Synchronization of chaos

M.A. Aziz-Alaoui
Labo. Applied Math., Le Havre University

(Invited paper for) Encyclopedia of Mathematical Physics, Elsevier, Vol. 5, pp :213-226, (2006).

Voir Encyclopedia MP


Chaotic systems can synchronize.

Synchronization is a ubiquitous phenomenon characteristic of many processes in natural systems and (nonlinear) science, it has permanently remained an objectif of intensive research and is today considered as one of the basic nonlinear phenomena studied in mathematics, physics, engineering or life science. This word has a greek root, {syn = common} and {chronos = time}, which means to share the common time or to occur at the same time, that is correlation or agreement in time of different processes (Boccaletti et al, 2002). Thus, synchronization of two dynamical systems generally means that one system somehow traces the motion of another. Indeed, it is well known that many coupled oscillators have the ability to adjust some common relation that they have between them due to weak interaction, which yields to a situation in which a synchronization-like phenomenon takes place.


Roughly speaking, a system is chaotic if it is deterministic, has a long-term aperiodic behavior, and exhibits sensitive dependence on initial conditions on a closed invariant set (the chaos theory has its own entry in the Encyclopedia).

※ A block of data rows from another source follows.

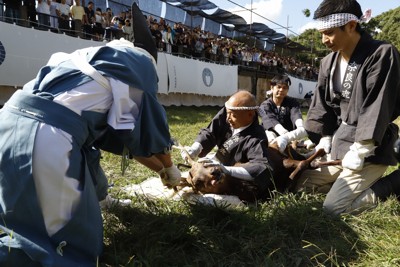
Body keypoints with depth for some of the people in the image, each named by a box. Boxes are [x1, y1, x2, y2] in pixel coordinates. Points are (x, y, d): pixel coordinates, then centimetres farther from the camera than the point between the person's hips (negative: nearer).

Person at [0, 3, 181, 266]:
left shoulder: (98, 57, 30)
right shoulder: (140, 61, 9)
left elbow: (119, 134, 34)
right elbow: (151, 127, 15)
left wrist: (159, 167, 41)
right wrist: (170, 168, 34)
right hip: (50, 134, -9)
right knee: (74, 240, 4)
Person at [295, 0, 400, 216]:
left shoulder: (382, 54, -15)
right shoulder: (329, 62, 5)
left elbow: (377, 108, -20)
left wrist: (358, 151, -21)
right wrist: (325, 139, 0)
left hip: (369, 150, -7)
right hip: (339, 144, 8)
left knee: (333, 208, -14)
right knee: (300, 185, 10)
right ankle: (355, 182, 15)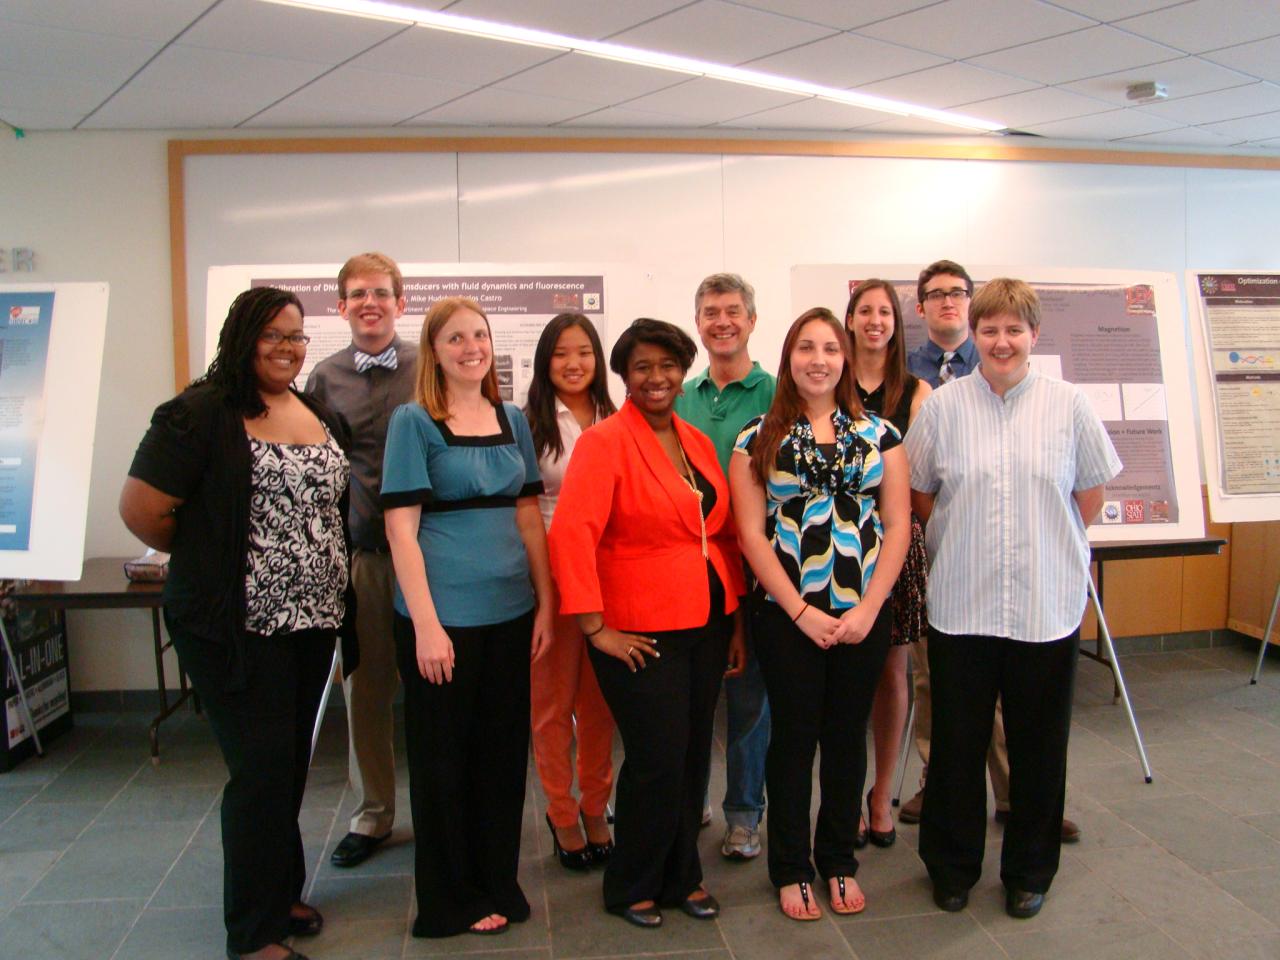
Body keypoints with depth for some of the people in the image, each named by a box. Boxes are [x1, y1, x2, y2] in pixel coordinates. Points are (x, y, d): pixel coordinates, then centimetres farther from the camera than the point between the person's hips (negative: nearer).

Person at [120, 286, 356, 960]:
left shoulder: (322, 417, 11)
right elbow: (141, 508, -13)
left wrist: (315, 564, 10)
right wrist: (208, 561, -1)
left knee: (290, 766, 16)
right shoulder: (202, 414, -11)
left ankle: (280, 897, 34)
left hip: (314, 621, 7)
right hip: (238, 627, -6)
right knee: (262, 772, -1)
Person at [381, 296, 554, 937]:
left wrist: (544, 603, 7)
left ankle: (499, 883, 32)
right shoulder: (414, 421, -5)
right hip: (442, 617, -5)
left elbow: (528, 515, 11)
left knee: (504, 752, 14)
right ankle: (451, 900, 26)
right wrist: (425, 625, -15)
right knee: (444, 758, 9)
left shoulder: (512, 419, 9)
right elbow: (400, 527, -10)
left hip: (510, 613, 5)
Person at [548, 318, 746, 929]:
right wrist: (594, 626, -21)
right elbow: (571, 532, -20)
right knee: (657, 763, -1)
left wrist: (736, 618, 11)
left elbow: (725, 534, 15)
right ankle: (631, 889, 23)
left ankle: (681, 877, 34)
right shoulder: (604, 441, -10)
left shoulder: (697, 442, 11)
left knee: (693, 758, 14)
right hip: (639, 635, -6)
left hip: (706, 626, 7)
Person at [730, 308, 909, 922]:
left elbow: (898, 524, 2)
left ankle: (839, 860, 31)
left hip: (864, 614, 2)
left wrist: (868, 607, -8)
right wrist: (800, 611, -11)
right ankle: (791, 869, 24)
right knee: (794, 738, 7)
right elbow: (752, 534, -5)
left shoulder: (878, 433, 6)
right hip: (786, 614, -2)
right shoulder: (759, 440, 0)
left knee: (847, 737, 13)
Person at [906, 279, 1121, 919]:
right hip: (960, 605, 0)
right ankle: (952, 867, 30)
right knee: (957, 745, 10)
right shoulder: (942, 406, -1)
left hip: (1047, 605, 0)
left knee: (1039, 747, 12)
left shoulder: (1068, 405, -1)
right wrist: (961, 541, 6)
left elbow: (1092, 492, 9)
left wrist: (1049, 545, 9)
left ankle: (1029, 872, 32)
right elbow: (919, 494, 8)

Despite this, in the last decades, the search for synchronization has moved to chaotic systems. A lot of research has been done and, as a result, Yamada and Fujisaka (1983), Afraimovich et al. (1986) and Pecora and Carroll (1990) showed that two chaotic systems could be synchronized by coupling them : synchronization of chaos is actual and chaos could then be expoitable. Ever since, many researchers have discussed the theory, the design or applications of synchronized motion in coupled chaotic systems. A broad variety of applications have emerged, for example to increase the power of lasers, to synchronize the output of electronic circuits, to control oscillations in chemical reactions or to encode electronic messages for secure communications.